### [STORED DATA]
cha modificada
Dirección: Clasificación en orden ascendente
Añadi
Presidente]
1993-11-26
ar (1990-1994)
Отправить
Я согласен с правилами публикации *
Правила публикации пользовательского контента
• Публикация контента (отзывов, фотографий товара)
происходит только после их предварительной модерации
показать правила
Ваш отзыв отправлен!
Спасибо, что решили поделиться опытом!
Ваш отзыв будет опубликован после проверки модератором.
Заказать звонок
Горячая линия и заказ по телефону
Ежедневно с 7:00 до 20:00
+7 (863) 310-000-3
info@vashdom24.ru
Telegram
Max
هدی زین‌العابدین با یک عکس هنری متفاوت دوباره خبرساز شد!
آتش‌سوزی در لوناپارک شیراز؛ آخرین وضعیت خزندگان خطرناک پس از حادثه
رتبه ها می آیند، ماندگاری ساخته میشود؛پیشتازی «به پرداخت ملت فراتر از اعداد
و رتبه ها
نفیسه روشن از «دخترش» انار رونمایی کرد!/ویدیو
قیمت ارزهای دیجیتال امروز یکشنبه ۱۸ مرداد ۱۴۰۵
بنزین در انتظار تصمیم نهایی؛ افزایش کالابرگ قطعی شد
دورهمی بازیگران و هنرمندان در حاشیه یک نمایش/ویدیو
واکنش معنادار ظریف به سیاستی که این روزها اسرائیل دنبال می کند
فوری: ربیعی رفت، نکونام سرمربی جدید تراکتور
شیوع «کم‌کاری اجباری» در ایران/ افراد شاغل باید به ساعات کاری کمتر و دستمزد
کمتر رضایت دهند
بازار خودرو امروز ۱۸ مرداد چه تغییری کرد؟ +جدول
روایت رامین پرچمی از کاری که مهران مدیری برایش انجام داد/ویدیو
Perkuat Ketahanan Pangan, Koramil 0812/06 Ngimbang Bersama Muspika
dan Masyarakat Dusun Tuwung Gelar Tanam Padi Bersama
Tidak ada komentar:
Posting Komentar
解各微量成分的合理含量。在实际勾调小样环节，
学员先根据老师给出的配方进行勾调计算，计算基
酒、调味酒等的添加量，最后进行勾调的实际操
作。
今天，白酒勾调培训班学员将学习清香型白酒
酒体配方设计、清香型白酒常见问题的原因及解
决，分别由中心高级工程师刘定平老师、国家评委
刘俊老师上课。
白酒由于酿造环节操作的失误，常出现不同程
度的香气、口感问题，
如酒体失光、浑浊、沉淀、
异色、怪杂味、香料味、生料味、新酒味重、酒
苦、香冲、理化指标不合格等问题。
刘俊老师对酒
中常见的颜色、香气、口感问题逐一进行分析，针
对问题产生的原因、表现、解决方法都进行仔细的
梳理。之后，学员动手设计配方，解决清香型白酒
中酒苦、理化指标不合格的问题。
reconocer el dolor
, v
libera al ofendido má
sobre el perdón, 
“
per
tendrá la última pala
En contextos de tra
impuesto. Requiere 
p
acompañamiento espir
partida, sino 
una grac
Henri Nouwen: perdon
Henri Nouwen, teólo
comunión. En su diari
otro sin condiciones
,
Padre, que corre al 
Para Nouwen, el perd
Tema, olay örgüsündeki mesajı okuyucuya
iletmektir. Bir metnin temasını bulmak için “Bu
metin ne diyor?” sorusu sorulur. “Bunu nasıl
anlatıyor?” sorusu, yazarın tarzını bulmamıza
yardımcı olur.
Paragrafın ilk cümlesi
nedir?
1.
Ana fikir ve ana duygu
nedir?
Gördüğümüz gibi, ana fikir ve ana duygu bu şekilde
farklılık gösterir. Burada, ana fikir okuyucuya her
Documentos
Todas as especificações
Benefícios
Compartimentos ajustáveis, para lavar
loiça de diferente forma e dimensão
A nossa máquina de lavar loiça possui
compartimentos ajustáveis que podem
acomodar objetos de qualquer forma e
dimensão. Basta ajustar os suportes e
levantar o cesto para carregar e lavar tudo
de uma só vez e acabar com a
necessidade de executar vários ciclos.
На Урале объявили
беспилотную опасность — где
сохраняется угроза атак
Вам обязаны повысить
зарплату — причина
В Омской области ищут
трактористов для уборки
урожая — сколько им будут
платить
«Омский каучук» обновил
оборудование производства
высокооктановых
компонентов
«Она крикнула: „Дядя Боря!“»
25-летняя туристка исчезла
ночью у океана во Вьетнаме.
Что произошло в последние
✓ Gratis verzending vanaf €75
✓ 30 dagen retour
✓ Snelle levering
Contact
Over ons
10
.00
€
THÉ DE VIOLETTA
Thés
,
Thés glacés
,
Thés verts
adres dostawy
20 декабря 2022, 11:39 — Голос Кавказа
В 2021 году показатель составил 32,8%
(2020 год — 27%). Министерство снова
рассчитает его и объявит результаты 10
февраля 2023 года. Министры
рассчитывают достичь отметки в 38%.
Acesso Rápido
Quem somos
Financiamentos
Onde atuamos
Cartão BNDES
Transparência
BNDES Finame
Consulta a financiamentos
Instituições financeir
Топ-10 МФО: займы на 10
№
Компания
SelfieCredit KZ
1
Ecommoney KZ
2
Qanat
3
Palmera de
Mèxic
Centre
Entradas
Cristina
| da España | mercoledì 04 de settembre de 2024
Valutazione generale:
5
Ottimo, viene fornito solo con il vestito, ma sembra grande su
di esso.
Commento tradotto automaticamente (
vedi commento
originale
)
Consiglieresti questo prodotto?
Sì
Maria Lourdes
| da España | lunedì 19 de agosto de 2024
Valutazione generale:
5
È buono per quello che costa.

### [TASK REQUIREMENTS]
Give the listing again in full, and make every line match exactly.

### [OUTPUT]
cha modificada
Dirección: Clasificación en orden ascendente
Añadi
Presidente]
1993-11-26
ar (1990-1994)
Отправить
Я согласен с правилами публикации *
Правила публикации пользовательского контента
• Публикация контента (отзывов, фотографий товара)
происходит только после их предварительной модерации
показать правила
Ваш отзыв отправлен!
Спасибо, что решили поделиться опытом!
Ваш отзыв будет опубликован после проверки модератором.
Заказать звонок
Горячая линия и заказ по телефону
Ежедневно с 7:00 до 20:00
+7 (863) 310-000-3
info@vashdom24.ru
Telegram
Max
هدی زین‌العابدین با یک عکس هنری متفاوت دوباره خبرساز شد!
آتش‌سوزی در لوناپارک شیراز؛ آخرین وضعیت خزندگان خطرناک پس از حادثه
رتبه ها می آیند، ماندگاری ساخته میشود؛پیشتازی «به پرداخت ملت فراتر از اعداد
و رتبه ها
نفیسه روشن از «دخترش» انار رونمایی کرد!/ویدیو
قیمت ارزهای دیجیتال امروز یکشنبه ۱۸ مرداد ۱۴۰۵
بنزین در انتظار تصمیم نهایی؛ افزایش کالابرگ قطعی شد
دورهمی بازیگران و هنرمندان در حاشیه یک نمایش/ویدیو
واکنش معنادار ظریف به سیاستی که این روزها اسرائیل دنبال می کند
فوری: ربیعی رفت، نکونام سرمربی جدید تراکتور
شیوع «کم‌کاری اجباری» در ایران/ افراد شاغل باید به ساعات کاری کمتر و دستمزد
کمتر رضایت دهند
بازار خودرو امروز ۱۸ مرداد چه تغییری کرد؟ +جدول
روایت رامین پرچمی از کاری که مهران مدیری برایش انجام داد/ویدیو
Perkuat Ketahanan Pangan, Koramil 0812/06 Ngimbang Bersama Muspika
dan Masyarakat Dusun Tuwung Gelar Tanam Padi Bersama
Tidak ada komentar:
Posting Komentar
解各微量成分的合理含量。在实际勾调小样环节，
学员先根据老师给出的配方进行勾调计算，计算基
酒、调味酒等的添加量，最后进行勾调的实际操
作。
今天，白酒勾调培训班学员将学习清香型白酒
酒体配方设计、清香型白酒常见问题的原因及解
决，分别由中心高级工程师刘定平老师、国家评委
刘俊老师上课。
白酒由于酿造环节操作的失误，常出现不同程
度的香气、口感问题，
如酒体失光、浑浊、沉淀、
异色、怪杂味、香料味、生料味、新酒味重、酒
苦、香冲、理化指标不合格等问题。
刘俊老师对酒
中常见的颜色、香气、口感问题逐一进行分析，针
对问题产生的原因、表现、解决方法都进行仔细的
梳理。之后，学员动手设计配方，解决清香型白酒
中酒苦、理化指标不合格的问题。
reconocer el dolor
, v
libera al ofendido má
sobre el perdón, 
“
per
tendrá la última pala
En contextos de tra
impuesto. Requiere 
p
acompañamiento espir
partida, sino 
una grac
Henri Nouwen: perdon
Henri Nouwen, teólo
comunión. En su diari
otro sin condiciones
,
Padre, que corre al 
Para Nouwen, el perd
Tema, olay örgüsündeki mesajı okuyucuya
iletmektir. Bir metnin temasını bulmak için “Bu
metin ne diyor?” sorusu sorulur. “Bunu nasıl
anlatıyor?” sorusu, yazarın tarzını bulmamıza
yardımcı olur.
Paragrafın ilk cümlesi
nedir?
1.
Ana fikir ve ana duygu
nedir?
Gördüğümüz gibi, ana fikir ve ana duygu bu şekilde
farklılık gösterir. Burada, ana fikir okuyucuya her
Documentos
Todas as especificações
Benefícios
Compartimentos ajustáveis, para lavar
loiça de diferente forma e dimensão
A nossa máquina de lavar loiça possui
compartimentos ajustáveis que podem
acomodar objetos de qualquer forma e
dimensão. Basta ajustar os suportes e
levantar o cesto para carregar e lavar tudo
de uma só vez e acabar com a
necessidade de executar vários ciclos.
На Урале объявили
беспилотную опасность — где
сохраняется угроза атак
Вам обязаны повысить
зарплату — причина
В Омской области ищут
трактористов для уборки
урожая — сколько им будут
платить
«Омский каучук» обновил
оборудование производства
высокооктановых
компонентов
«Она крикнула: „Дядя Боря!“»
25-летняя туристка исчезла
ночью у океана во Вьетнаме.
Что произошло в последние
✓ Gratis verzending vanaf €75
✓ 30 dagen retour
✓ Snelle levering
Contact
Over ons
10
.00
€
THÉ DE VIOLETTA
Thés
,
Thés glacés
,
Thés verts
adres dostawy
20 декабря 2022, 11:39 — Голос Кавказа
В 2021 году показатель составил 32,8%
(2020 год — 27%). Министерство снова
рассчитает его и объявит результаты 10
февраля 2023 года. Министры
рассчитывают достичь отметки в 38%.
Acesso Rápido
Quem somos
Financiamentos
Onde atuamos
Cartão BNDES
Transparência
BNDES Finame
Consulta a financiamentos
Instituições financeir
Топ-10 МФО: займы на 10
№
Компания
SelfieCredit KZ
1
Ecommoney KZ
2
Qanat
3
Palmera de
Mèxic
Centre
Entradas
Cristina
| da España | mercoledì 04 de settembre de 2024
Valutazione generale:
5
Ottimo, viene fornito solo con il vestito, ma sembra grande su
di esso.
Commento tradotto automaticamente (
vedi commento
originale
)
Consiglieresti questo prodotto?
Sì
Maria Lourdes
| da España | lunedì 19 de agosto de 2024
Valutazione generale:
5
È buono per quello che costa.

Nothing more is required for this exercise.